*Materials provided*.
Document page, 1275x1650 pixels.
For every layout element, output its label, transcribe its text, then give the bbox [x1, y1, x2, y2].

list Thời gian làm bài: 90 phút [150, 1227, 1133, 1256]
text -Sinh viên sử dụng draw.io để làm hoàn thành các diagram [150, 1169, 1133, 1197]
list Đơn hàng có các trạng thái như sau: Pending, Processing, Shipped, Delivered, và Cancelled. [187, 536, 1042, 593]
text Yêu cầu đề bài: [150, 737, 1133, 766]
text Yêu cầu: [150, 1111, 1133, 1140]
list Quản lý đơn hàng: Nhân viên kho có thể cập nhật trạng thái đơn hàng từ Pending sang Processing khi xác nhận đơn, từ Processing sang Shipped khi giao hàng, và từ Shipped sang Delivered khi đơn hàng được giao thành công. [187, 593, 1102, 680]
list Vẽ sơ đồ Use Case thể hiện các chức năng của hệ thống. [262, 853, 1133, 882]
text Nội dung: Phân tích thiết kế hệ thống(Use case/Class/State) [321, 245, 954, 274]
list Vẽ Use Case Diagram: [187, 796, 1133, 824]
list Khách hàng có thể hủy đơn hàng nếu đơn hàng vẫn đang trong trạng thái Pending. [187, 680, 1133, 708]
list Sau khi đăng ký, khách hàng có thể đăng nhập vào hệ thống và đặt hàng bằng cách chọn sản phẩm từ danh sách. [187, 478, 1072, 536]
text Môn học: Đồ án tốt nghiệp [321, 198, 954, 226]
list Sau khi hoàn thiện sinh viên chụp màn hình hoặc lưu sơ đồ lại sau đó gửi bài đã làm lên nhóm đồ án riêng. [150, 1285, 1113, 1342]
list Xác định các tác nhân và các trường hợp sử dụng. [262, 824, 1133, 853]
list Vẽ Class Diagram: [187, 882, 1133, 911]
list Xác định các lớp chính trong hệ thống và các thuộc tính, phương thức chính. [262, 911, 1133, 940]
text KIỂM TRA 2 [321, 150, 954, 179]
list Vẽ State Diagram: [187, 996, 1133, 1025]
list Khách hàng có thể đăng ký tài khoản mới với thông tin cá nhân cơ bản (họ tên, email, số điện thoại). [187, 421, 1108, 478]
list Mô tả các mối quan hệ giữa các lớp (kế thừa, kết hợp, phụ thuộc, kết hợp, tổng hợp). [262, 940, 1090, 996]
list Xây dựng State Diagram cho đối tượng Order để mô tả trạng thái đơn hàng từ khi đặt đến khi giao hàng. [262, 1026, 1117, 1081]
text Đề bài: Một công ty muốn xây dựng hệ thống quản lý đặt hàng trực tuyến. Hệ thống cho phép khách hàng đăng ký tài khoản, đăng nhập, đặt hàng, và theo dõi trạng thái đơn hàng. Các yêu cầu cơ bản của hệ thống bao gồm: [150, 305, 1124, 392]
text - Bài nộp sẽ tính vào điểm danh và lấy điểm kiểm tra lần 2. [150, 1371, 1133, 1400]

*Exercise*. Go through the entries above and say how many lines include the word "dụng". Give the number only.

*Output below*. 2